S’il convient de penser cette complexité relationnelle au niveau des gouvernements, on modulera quelque peu son impact en se souvenant de l’irruption des opinions publiques, qui elles furent unanimes, parfois en contradiction avec leurs gouvernements pour condamner la guerre en Irak. Et cette intervention inédite par sa cohésion et son ampleur reste latente sous d’autres formes. Des sondages réalisés révèlent le souhait grandissant des Européens de voir le continent prendre ses distances à l’égard d’une politique américaine jugée aventureuse et dangereuse. Ainsi, qu’elles que soient les hésitations au niveau des États, il semble difficile, sinon impossible d’envisager de poursuivre, dans les mêmes formes, un partenariat datant d’une autre époque. Au plan sécuritaire les divergences surgissent, sur les moyens de lutter contre les menaces terroristes, sur le contrôle des crises, sur l’attitude à adopter vis-à-vis de l’Iran, vis-à-vis de la Russie, vis-à-vis de nouvelles puissances que sont l’Inde et la Chine.

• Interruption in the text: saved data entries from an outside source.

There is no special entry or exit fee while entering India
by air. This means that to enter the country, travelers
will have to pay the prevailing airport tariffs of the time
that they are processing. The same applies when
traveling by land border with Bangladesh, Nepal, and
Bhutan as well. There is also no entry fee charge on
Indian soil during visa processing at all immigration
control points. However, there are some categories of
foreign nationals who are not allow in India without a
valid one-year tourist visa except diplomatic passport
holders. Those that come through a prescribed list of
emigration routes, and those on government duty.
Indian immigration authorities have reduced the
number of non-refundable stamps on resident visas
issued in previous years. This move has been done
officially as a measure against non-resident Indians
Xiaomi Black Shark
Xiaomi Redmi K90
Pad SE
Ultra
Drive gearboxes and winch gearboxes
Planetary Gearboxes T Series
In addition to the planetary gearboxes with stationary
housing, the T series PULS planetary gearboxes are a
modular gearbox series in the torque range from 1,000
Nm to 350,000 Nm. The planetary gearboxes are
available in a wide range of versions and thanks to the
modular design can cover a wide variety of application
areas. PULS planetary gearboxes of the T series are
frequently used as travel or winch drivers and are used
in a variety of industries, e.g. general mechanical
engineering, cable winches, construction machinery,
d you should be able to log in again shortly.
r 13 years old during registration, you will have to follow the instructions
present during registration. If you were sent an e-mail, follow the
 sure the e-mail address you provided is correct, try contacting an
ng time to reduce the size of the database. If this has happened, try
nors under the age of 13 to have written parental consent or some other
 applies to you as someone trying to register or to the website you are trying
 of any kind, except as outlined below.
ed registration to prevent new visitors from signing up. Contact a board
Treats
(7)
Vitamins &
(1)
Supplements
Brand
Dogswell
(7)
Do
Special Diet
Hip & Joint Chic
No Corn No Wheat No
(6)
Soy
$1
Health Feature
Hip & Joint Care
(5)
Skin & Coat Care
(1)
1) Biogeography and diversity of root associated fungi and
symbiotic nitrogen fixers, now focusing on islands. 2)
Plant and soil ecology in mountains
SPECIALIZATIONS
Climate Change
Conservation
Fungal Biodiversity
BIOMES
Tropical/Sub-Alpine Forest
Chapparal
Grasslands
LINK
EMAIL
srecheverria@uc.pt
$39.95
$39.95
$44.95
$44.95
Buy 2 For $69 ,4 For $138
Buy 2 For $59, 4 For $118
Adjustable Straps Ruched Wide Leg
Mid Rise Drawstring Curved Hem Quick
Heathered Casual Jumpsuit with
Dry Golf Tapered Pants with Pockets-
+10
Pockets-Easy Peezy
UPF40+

En découle par la-même le refus de se laisser entraîner dans un unilatéralisme conduit par les seuls intérêt des États-Unis. D’autant que comme l’a rappelé à plusieurs reprises George Bush, les États-Unis ne sont pas une puissance de statu-quo. Son dernier discours sur l’état de l’Union, le 31 janvier 2006, est révélateur à cet égard. Il y déclare notamment :« l’Amérique doit conduire le monde. C’est un impératif de sécurité ». L’alternative au leadership américain , c’est un monde plus dangereux et anxieux »…« Les États-Unis doivent accepter l’appel de l’histoire ». C’est dans la droite ligne de la « destinée manifeste ». Ce type d’appel de l’histoire, avec l’expérience, trouve quelque peine à se frayer un chemin idéologique au delà des frontières états-uniennes.

Le rapprochement atlantiste de l’Allemagne

La dégradation des relations euro-atlantiques n’étant pas nécessairement linéaire il n’est pas toujours facile d’appréhender en temps réel l’évolution. On peut être interpellé par des événements, des attitudes, qu’on pourrait penser s’inscrire à contrario. Ainsi, notamment en Allemagne, où Gerhard Schroeder qui avait manifesté son désaccord avec la guerre en Irak a laissé son poste à Angela Merkel, laquelle tend dans la dernière période à multiplier les signes de rapprochement avec Washington. L’infléchissement est notable, il peut être durable et fissurer quelque peu le duo franco-allemand constitué lors de la crise irakienne. On notera toutefois que renouer ouvertement avec le traditionnel atlantisme allemand d’antan, si telle est l’intention, n’est pas aisé. Les marges de man ?uvre d’Angela Merkel et de la CDU sont assez réduites. D’une part le pays est gouverné par une coalition avec le SPD qui détient avec Frank Walter Steinmer le poste de ministre des affaires étrangères. Mais on notera surtout que le tournant émancipateur de l’Allemagne vis-à-vis des États-Unis a été et reste largement soutenu par l’opinion allemande. Répondre à ce choix de l’opinion allemande partagé par ceux des autres pays européens ne peut se réduire à critiquer ou à contrer la politique menée par les États-Unis. Une alternative est à promouvoir. L’Europe doit définir sa propre place dans le monde contemporain. C’est un impératif majeur à prendre en compte dans la relance de la construction européenne à l’ordre du jour aujourd’hui.